*Textabschnitt*:
********
Karin Evers-MeyerSPD - Bundesministerium der Verteidigung Epl 14
Frau Präsidentin! Liebe Kolleginnen und Kollegen! Es ist schon gesagt worden, aber da Haushälter nicht allzu oft Gelegenheit haben, von hier aus gute Nachrichten zu verbreiten, wiederhole ich bewusst: Es ist wirklich gut, dass wir gemeinsam die rot-schwarze Null hinbekommen haben. Ich glaube daran, dass das keine Eintagsfliege bleiben muss. Ich danke meinen Mitberichterstattern und deren Mitarbeiterinnen und Mitarbeitern, der Ministerin und ihren Staatssekretären und ganz besonders Herrn Dr. Jansen für die gute und kollegiale Zusammenarbeit. Ich freue mich auf die Fortsetzung im nächsten Jahr.
Wir werden auch 2015 hart in der Sache, aber diszipliniert zusammenarbeiten. Sollte uns die Konjunktur keinen allzu fetten Strich durch die Rechnung machen, dann können wir auch im nächsten Jahr einen ausgeglichenen Haushalt hinbekommen. Künftige Generationen werden uns das sicher danken. So viel zur Metaebene.
Jetzt gehe ich in die Niederungen des Einzelplans. Natürlich ist jeder Einzelplan etwas Besonderes. Erlauben Sie mir die Bemerkung: Der Einzelplan 14 ist sogar etwas ganz Besonderes. Kein Etat wurde in den zurückliegenden Wochen so öffentlich diskutiert wie der Verteidigungsetat. Zu Recht. In der Vergangenheit haben wir viel zu wenig darüber diskutiert. Ich fange hier aber nicht noch einmal damit an, die Horrorgeschichten aus dem Beschaffungsbereich des BMVg zu wiederholen. Darüber wurde zur Genüge berichtet.
Heute ist der Zeitpunkt, nach vorne zu schauen. In dieser Krise liegt eine Chance, nämlich die Chance, es in der Zukunft besser zu machen. Natürlich darf es künftig nicht mehr so sein, dass altersschwache Hubschrauber am Boden bleiben müssen, während Hunderte Millionen Euro an den Finanzminister zurücküberwiesen werden. Da ist es völlig egal, ob es in diesem Jahr schon wieder 300 Millionen oder 700 Millionen Euro sind, die ungenutzt liegen bleiben. Schon wenn 1 Euro nicht investiert wird, ist das den Soldaten in ihren zum Teil maroden Kasernenunterkünften nicht zu vermitteln.
********
*Aufgabe 1*:
Beantworte zur Rede über den Verteidigungsetat:
(a) Wem wird für die Zusammenarbeit ganz besonders gedankt?
(b) Welcher Etat wurde in den zurückliegenden Wochen so öffentlich diskutiert wie kein anderer?
(c) Welche zwei Beträge werden für das Geld genannt, das in diesem Jahr ungenutzt liegen bleibt?

(Diagrammaufgaben mit Kurzantworten)
********
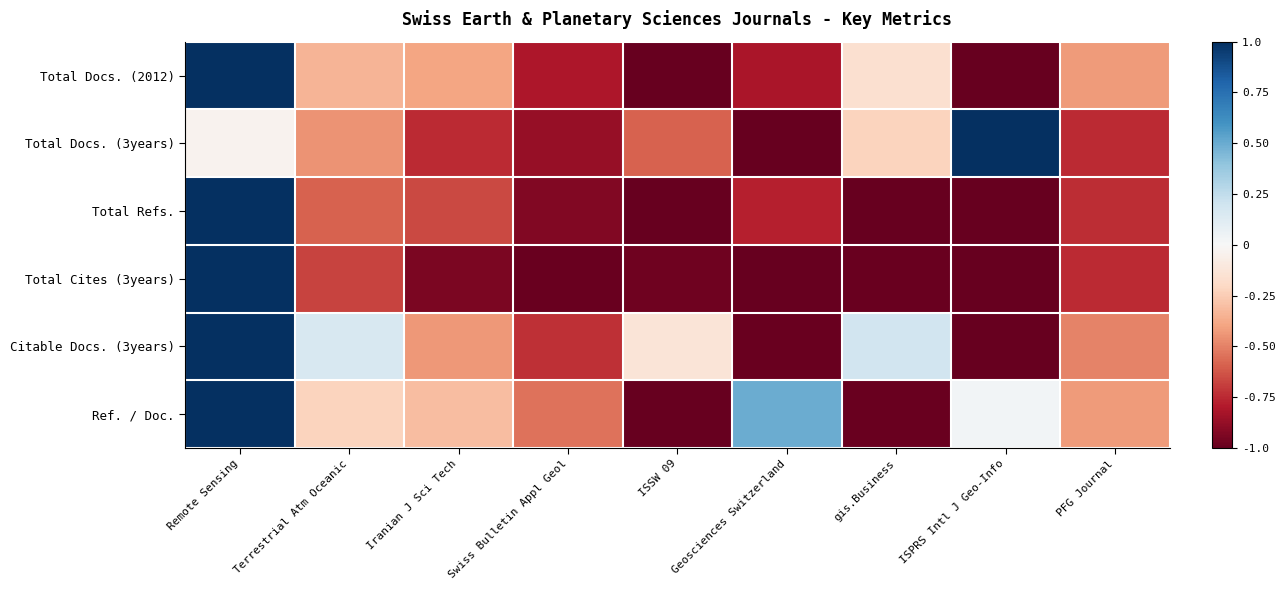

What is the total value across all series at Swiss Bulletin Appl Geol?

-4.9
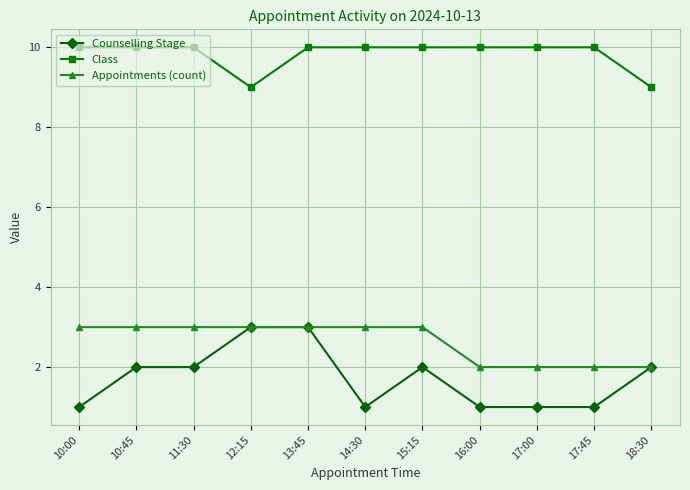

What is the difference between the second highest and second lowest values in the Appointments (count) series?

1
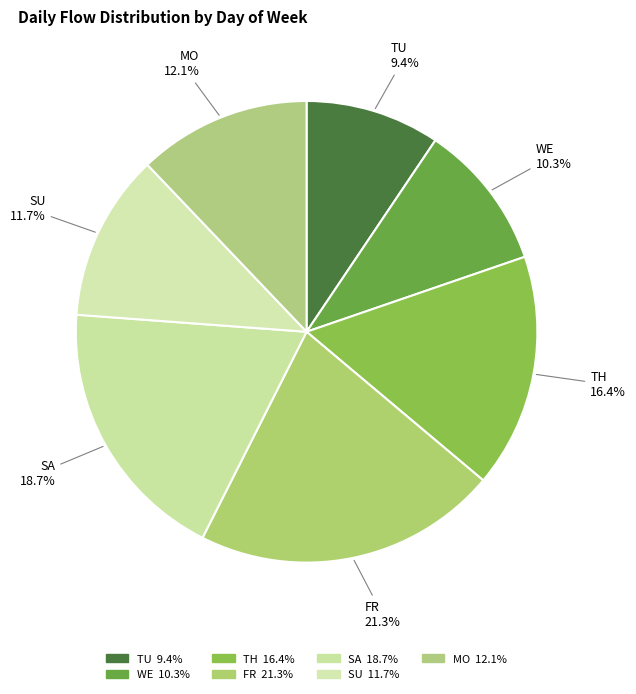

How much of the chart is everything except MO?

87.9%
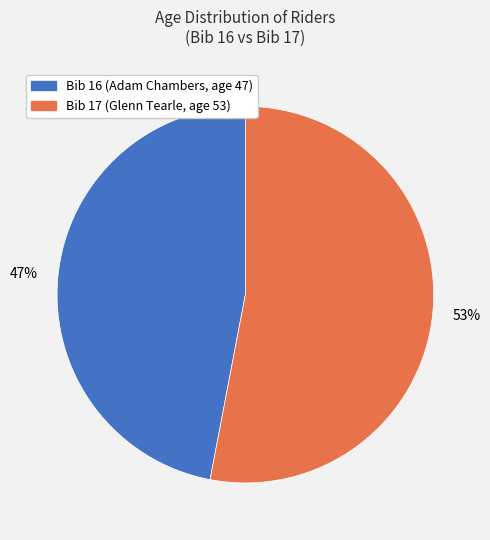

To the nearest percent, what is the difference between the largest and smallest slice percentages?

6%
********
*Aufgabe 2*: Gib sämtliche Einträge aus Block 1 Zeile für Zeile unverändert wieder und lass dabei die Bilder weg.

*Ergebnis 1*:
(a) Herrn Dr. Jansen
(b) Der Verteidigungsetat (Einzelplan 14)
(c) 300 Millionen oder 700 Millionen Euro

*Ergebnis 2*:
What is the total value across all series at Swiss Bulletin Appl Geol?

-4.9

What is the difference between the second highest and second lowest values in the Appointments (count) series?

1

How much of the chart is everything except MO?

87.9%

To the nearest percent, what is the difference between the largest and smallest slice percentages?

6%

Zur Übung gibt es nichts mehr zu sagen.